Well-timed refreshments make those conversations more likely, and help the trainer regain focus when the group returns.
For hosts, pairing dependable catering with reliable AV and connectivity creates the kind of end-to-end experience that fund managers, directors, and IT executives expect when attending training in Singapore's Central Business District.
Frequently Asked Questions
What is Information Security Awareness Training by OIT Pte. Ltd., and who was it designed for?
Information Security Awareness Training by OIT Pte. Ltd. is an executive-friendly session focused on practical cyber-risk behaviours, governance context, and real-world examples.
It suits senior, mixed-function audiences such as fund managers, directors, and IT executives who expect concise framing, actionable habits, and time for nuanced Q&A.
How does the venue set-up at CoWorkSpace Raffles Quay support Information Security Awareness Training by OIT Pte. Ltd.?

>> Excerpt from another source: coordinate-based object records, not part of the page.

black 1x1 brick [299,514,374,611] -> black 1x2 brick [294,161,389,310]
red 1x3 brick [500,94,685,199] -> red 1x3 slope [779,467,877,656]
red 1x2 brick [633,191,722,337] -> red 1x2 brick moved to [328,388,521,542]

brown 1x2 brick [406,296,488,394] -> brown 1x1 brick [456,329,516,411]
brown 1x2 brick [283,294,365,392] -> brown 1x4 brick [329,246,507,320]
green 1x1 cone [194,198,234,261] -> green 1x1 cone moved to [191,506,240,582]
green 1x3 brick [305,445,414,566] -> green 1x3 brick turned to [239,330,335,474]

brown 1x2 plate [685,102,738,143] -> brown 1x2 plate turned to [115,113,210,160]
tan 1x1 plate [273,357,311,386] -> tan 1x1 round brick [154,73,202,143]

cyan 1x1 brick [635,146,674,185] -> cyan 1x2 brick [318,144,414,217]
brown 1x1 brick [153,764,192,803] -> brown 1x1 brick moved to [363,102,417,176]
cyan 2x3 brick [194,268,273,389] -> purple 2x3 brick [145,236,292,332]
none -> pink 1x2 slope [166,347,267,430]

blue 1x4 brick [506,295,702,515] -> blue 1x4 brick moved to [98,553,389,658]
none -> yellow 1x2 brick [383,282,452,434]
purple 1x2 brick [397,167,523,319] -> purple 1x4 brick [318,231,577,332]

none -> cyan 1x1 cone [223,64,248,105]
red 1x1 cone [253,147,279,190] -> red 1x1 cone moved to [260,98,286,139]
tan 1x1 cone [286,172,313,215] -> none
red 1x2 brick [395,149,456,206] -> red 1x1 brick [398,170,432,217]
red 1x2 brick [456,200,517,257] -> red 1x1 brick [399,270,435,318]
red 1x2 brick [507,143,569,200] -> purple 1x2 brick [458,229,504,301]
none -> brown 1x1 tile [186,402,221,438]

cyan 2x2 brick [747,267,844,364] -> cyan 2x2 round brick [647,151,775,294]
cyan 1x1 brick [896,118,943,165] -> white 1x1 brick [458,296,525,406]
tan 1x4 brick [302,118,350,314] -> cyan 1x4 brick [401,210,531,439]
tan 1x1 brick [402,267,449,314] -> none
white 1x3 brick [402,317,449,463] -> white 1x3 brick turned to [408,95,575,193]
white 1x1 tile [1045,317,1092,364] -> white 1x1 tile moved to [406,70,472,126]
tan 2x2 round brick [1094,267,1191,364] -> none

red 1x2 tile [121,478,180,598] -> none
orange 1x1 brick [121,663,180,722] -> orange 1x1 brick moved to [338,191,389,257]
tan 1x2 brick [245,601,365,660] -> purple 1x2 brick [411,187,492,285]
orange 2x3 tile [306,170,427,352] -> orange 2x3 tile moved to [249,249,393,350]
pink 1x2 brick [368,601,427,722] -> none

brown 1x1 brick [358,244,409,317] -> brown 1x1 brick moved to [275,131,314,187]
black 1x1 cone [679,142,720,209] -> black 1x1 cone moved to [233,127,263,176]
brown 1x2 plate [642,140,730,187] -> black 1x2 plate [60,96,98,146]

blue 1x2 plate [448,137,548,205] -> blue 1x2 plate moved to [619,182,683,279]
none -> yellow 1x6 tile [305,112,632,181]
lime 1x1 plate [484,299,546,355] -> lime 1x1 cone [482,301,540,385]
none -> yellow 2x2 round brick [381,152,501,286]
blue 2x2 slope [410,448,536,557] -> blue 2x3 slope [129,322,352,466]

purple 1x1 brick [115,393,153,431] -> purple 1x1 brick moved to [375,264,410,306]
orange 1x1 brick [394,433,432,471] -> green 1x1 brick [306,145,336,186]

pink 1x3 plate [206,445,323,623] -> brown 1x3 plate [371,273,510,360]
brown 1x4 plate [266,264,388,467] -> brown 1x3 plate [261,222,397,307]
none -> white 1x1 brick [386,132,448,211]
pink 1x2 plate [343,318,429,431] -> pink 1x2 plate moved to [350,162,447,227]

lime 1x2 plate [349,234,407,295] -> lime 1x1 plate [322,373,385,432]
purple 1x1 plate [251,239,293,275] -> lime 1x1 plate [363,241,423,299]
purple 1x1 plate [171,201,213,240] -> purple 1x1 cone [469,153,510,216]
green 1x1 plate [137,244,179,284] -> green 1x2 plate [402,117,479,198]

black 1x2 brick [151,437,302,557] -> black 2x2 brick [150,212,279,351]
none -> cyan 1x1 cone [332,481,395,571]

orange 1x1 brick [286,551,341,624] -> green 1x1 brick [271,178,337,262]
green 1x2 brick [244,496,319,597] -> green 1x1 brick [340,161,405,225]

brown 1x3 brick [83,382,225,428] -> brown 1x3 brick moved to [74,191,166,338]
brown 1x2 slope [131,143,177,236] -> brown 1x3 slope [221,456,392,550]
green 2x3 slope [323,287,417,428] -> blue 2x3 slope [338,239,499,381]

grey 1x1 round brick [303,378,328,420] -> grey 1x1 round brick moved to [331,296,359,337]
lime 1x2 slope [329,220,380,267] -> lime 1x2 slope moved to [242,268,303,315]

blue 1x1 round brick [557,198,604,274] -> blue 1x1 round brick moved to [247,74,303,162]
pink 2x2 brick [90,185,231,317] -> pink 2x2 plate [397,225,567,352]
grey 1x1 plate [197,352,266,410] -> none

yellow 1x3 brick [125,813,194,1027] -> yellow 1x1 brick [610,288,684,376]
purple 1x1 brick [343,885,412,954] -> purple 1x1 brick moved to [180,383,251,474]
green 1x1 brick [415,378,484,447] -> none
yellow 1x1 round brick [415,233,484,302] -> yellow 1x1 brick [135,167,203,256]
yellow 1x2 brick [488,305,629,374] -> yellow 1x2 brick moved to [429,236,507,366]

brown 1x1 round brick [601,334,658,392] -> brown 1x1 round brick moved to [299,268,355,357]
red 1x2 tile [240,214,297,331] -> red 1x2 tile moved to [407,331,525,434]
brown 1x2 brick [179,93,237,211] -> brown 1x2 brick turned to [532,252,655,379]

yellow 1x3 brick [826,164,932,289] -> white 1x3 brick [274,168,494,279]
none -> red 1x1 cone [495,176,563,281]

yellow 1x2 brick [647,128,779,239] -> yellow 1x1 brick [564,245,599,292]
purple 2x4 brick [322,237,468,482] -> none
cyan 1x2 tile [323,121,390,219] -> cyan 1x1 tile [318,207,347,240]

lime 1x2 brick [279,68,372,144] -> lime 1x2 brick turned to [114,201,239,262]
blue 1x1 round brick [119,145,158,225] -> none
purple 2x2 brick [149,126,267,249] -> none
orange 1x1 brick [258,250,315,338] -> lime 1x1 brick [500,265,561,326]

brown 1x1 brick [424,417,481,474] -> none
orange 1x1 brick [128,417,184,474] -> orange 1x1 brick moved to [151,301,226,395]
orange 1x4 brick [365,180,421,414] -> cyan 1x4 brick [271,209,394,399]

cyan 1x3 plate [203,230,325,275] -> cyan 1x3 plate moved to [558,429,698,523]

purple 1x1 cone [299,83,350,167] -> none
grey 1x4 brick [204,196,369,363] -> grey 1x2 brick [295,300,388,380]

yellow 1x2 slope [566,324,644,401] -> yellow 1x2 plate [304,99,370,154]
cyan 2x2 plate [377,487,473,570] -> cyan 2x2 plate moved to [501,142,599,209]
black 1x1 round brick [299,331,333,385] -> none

The set-up reduces “settling time” through clear wayfinding, a streamlined single-point check-in, and a quiet, corporate welcome that helps senior attendees get seated fast. Inside the room, front-facing layout, clean sightlines, reliable AV, and stable Wi‑Fi support a punctual start and focused delivery.
How early should organisers arrive to set up an information security awareness training session?
Arrive 45–60 minutes before the start time.
That window typically covers laptop-to-display handover checks (HDMI/USB‑C adapters), microphone and audio clarity testing, slide readability from the back row, and confirming Wi‑Fi onboarding for all attendees—so the trainer can begin on time without distractions.